## The data:

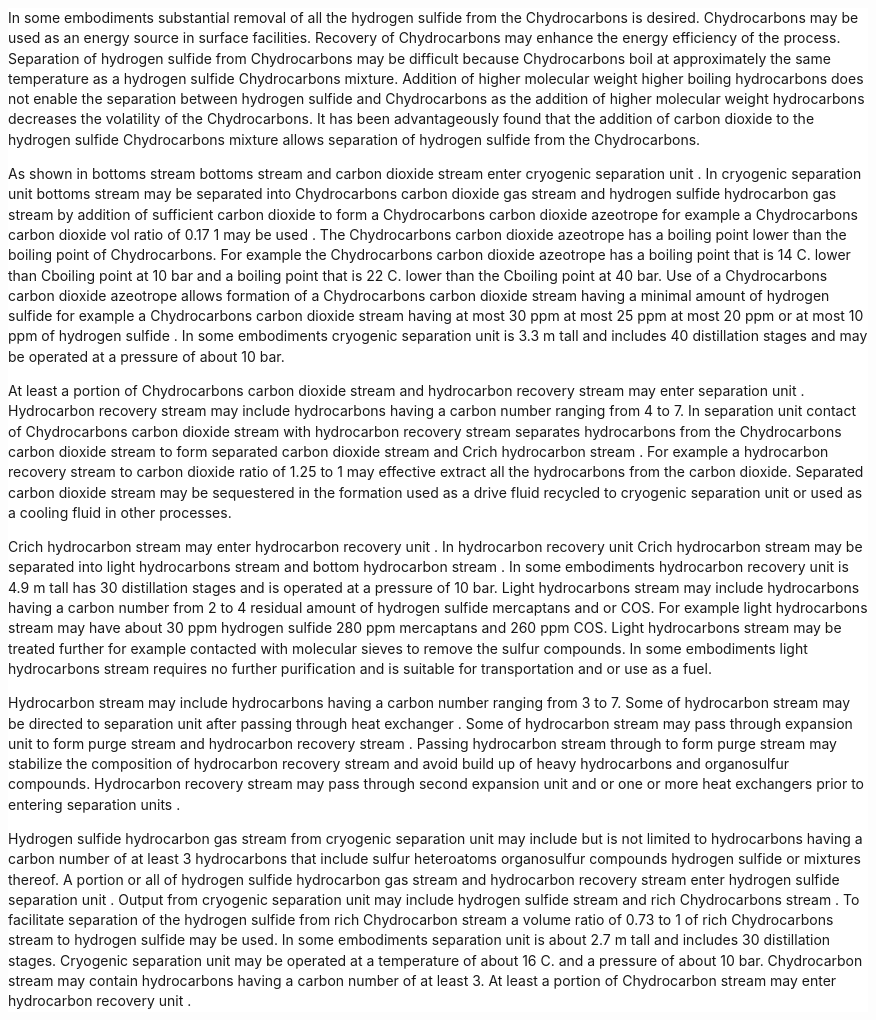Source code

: In some embodiments substantial removal of all the hydrogen sulfide from the Chydrocarbons is desired. Chydrocarbons may be used as an energy source in surface facilities. Recovery of Chydrocarbons may enhance the energy efficiency of the process. Separation of hydrogen sulfide from Chydrocarbons may be difficult because Chydrocarbons boil at approximately the same temperature as a hydrogen sulfide Chydrocarbons mixture. Addition of higher molecular weight higher boiling hydrocarbons does not enable the separation between hydrogen sulfide and Chydrocarbons as the addition of higher molecular weight hydrocarbons decreases the volatility of the Chydrocarbons. It has been advantageously found that the addition of carbon dioxide to the hydrogen sulfide Chydrocarbons mixture allows separation of hydrogen sulfide from the Chydrocarbons.

As shown in bottoms stream bottoms stream and carbon dioxide stream enter cryogenic separation unit . In cryogenic separation unit bottoms stream may be separated into Chydrocarbons carbon dioxide gas stream and hydrogen sulfide hydrocarbon gas stream by addition of sufficient carbon dioxide to form a Chydrocarbons carbon dioxide azeotrope for example a Chydrocarbons carbon dioxide vol ratio of 0.17 1 may be used . The Chydrocarbons carbon dioxide azeotrope has a boiling point lower than the boiling point of Chydrocarbons. For example the Chydrocarbons carbon dioxide azeotrope has a boiling point that is 14 C. lower than Cboiling point at 10 bar and a boiling point that is 22 C. lower than the Cboiling point at 40 bar. Use of a Chydrocarbons carbon dioxide azeotrope allows formation of a Chydrocarbons carbon dioxide stream having a minimal amount of hydrogen sulfide for example a Chydrocarbons carbon dioxide stream having at most 30 ppm at most 25 ppm at most 20 ppm or at most 10 ppm of hydrogen sulfide . In some embodiments cryogenic separation unit is 3.3 m tall and includes 40 distillation stages and may be operated at a pressure of about 10 bar.

At least a portion of Chydrocarbons carbon dioxide stream and hydrocarbon recovery stream may enter separation unit . Hydrocarbon recovery stream may include hydrocarbons having a carbon number ranging from 4 to 7. In separation unit contact of Chydrocarbons carbon dioxide stream with hydrocarbon recovery stream separates hydrocarbons from the Chydrocarbons carbon dioxide stream to form separated carbon dioxide stream and Crich hydrocarbon stream . For example a hydrocarbon recovery stream to carbon dioxide ratio of 1.25 to 1 may effective extract all the hydrocarbons from the carbon dioxide. Separated carbon dioxide stream may be sequestered in the formation used as a drive fluid recycled to cryogenic separation unit or used as a cooling fluid in other processes.

Crich hydrocarbon stream may enter hydrocarbon recovery unit . In hydrocarbon recovery unit Crich hydrocarbon stream may be separated into light hydrocarbons stream and bottom hydrocarbon stream . In some embodiments hydrocarbon recovery unit is 4.9 m tall has 30 distillation stages and is operated at a pressure of 10 bar. Light hydrocarbons stream may include hydrocarbons having a carbon number from 2 to 4 residual amount of hydrogen sulfide mercaptans and or COS. For example light hydrocarbons stream may have about 30 ppm hydrogen sulfide 280 ppm mercaptans and 260 ppm COS. Light hydrocarbons stream may be treated further for example contacted with molecular sieves to remove the sulfur compounds. In some embodiments light hydrocarbons stream requires no further purification and is suitable for transportation and or use as a fuel.

Hydrocarbon stream may include hydrocarbons having a carbon number ranging from 3 to 7. Some of hydrocarbon stream may be directed to separation unit after passing through heat exchanger . Some of hydrocarbon stream may pass through expansion unit to form purge stream and hydrocarbon recovery stream . Passing hydrocarbon stream through to form purge stream may stabilize the composition of hydrocarbon recovery stream and avoid build up of heavy hydrocarbons and organosulfur compounds. Hydrocarbon recovery stream may pass through second expansion unit and or one or more heat exchangers prior to entering separation units .

Hydrogen sulfide hydrocarbon gas stream from cryogenic separation unit may include but is not limited to hydrocarbons having a carbon number of at least 3 hydrocarbons that include sulfur heteroatoms organosulfur compounds hydrogen sulfide or mixtures thereof. A portion or all of hydrogen sulfide hydrocarbon gas stream and hydrocarbon recovery stream enter hydrogen sulfide separation unit . Output from cryogenic separation unit may include hydrogen sulfide stream and rich Chydrocarbons stream . To facilitate separation of the hydrogen sulfide from rich Chydrocarbon stream a volume ratio of 0.73 to 1 of rich Chydrocarbons stream to hydrogen sulfide may be used. In some embodiments separation unit is about 2.7 m tall and includes 30 distillation stages. Cryogenic separation unit may be operated at a temperature of about 16 C. and a pressure of about 10 bar. Chydrocarbon stream may contain hydrocarbons having a carbon number of at least 3. At least a portion of Chydrocarbon stream may enter hydrocarbon recovery unit .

## What the task asks:
In the answer, include exactly the lines from the top of the entries through the line containing "from the Chydrocarbons.", and nothing else, not even the pictures.

## Worked solution:
Source code

: In some embodiments substantial removal of all the hydrogen sulfide from the Chydrocarbons is desired. Chydrocarbons may be used as an energy source in surface facilities. Recovery of Chydrocarbons may enhance the energy efficiency of the process. Separation of hydrogen sulfide from Chydrocarbons may be difficult because Chydrocarbons boil at approximately the same temperature as a hydrogen sulfide Chydrocarbons mixture. Addition of higher molecular weight higher boiling hydrocarbons does not enable the separation between hydrogen sulfide and Chydrocarbons as the addition of higher molecular weight hydrocarbons decreases the volatility of the Chydrocarbons. It has been advantageously found that the addition of carbon dioxide to the hydrogen sulfide Chydrocarbons mixture allows separation of hydrogen sulfide from the Chydrocarbons.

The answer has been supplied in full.